## PASSAGE PROVIDED:
Content starts

As noted in recent parliamentary hearings, the big four banks all share the same two largest shareholders: US investment giants BlackRock and Vanguard.

Both companies, as well as other institutional investors have committed to the net zero by 2050 goal. In particular, BlackRock chief executive Larry Fink wrote a letter to all major CEOs, including the big four bosses, saying that the group would consider reallocating capital if companies didn’t have a long-term game plan for climate risk.

“Reduced access to these capital markets would increase borrowing costs, impacting everything from interest rates on home loans and small business loans, to the financial viability of large-scale infrastructure projects,” Mr Frydenberg said.

“Australia has a lot at stake. We cannot run the risk that markets falsely assume we are not transitioning in line with the rest of the world.”

Big four executives made the same argument in a recent parliamentary hearing.

Westpac chief financial officer Michael Rowland reported the major banks each raises around $30 billion a year, with a heavy reliance on foreign funders.

Foreign institutional investors also made up significant chunks of their shareholder bases, taking up around 25 per cent and 24 per cent for NAB and Westpac respectively.

David Gall, group executive for corporate and institutional banking at NAB, warned legislators would have to be “very careful” and there could be unintended funding consequences if they mandated banks could not exit a sector, such as energy or resources.

He also noted around a quarter of the bank’s investor meetings had a focus around environmental, social or governance factors, with questions around fossil fuel transition pathways and financing.

Mr Frydenberg also cautioned climate risks could have the potential to create financial system instability, if they are not properly managed.

“In the global financial crisis, the mispricing of risk and a lack of understanding of who was exposed to the default risks associated with mortgage-backed securities triggered a widespread dislocation in financial markets and a seizing up of liquidity,” Mr Frydenberg said.

“In the context of climate change, a sharp and unanticipated adjustment in expectations around future policy could similarly see a sudden reassessment of risk and create uncertainty over exposure to those risks.”

Content ends

## DATASET:

Content starts

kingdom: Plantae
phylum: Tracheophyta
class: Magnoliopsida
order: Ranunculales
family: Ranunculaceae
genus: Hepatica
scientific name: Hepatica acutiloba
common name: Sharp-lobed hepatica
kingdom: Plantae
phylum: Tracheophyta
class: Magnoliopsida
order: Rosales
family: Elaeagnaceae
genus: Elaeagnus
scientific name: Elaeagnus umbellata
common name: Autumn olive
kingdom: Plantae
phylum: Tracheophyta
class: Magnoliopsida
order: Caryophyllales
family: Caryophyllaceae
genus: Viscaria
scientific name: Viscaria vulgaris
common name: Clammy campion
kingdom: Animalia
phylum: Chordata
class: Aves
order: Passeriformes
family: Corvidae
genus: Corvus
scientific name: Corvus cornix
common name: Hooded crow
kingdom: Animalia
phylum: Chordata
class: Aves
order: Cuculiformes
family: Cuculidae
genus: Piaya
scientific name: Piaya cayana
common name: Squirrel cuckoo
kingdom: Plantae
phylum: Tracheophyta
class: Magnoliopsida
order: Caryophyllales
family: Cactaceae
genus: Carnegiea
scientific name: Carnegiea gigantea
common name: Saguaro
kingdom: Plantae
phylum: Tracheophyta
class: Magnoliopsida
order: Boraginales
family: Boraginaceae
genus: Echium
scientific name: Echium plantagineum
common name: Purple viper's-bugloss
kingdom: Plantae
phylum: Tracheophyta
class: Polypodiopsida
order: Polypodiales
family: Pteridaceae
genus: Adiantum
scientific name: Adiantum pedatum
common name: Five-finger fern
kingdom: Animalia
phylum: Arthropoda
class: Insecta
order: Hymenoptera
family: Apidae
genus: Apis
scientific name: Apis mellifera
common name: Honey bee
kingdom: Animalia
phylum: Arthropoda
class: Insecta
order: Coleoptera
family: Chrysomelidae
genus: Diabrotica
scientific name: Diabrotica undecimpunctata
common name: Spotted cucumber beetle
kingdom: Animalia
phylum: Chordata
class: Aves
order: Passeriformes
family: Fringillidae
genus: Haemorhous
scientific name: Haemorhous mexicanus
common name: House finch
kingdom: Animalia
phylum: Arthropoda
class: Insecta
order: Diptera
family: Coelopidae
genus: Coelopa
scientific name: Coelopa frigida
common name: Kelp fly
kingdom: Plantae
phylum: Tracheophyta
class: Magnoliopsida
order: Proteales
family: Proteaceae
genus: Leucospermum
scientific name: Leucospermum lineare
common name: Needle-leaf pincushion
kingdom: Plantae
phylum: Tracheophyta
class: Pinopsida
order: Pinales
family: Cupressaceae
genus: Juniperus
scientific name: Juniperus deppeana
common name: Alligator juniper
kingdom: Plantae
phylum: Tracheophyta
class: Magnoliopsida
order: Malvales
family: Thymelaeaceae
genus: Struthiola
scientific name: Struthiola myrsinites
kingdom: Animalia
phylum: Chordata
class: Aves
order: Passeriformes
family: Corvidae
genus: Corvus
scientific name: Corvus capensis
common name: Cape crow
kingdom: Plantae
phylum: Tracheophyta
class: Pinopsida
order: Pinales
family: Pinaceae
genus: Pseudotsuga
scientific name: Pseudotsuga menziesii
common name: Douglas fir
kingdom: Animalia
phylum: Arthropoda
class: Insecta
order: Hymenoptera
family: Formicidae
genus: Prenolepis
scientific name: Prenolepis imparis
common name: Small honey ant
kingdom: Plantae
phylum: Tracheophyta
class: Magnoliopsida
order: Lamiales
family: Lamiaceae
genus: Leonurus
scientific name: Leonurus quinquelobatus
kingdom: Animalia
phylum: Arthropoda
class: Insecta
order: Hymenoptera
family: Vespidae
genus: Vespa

Content ends

## BRIEF 1:
According to the passage on bank funding and climate risk, which two firms are the largest shareholders of all the big four banks?
## BRIEF 2:
Repeat word for word the part of the passage on bank funding and climate risk from "As noted in" up to and including "BlackRock and Vanguard.".

## ANSWER SECTION 1:
BlackRock and Vanguard.

## ANSWER SECTION 2:
As noted in recent parliamentary hearings, the big four banks all share the same two largest shareholders: US investment giants BlackRock and Vanguard.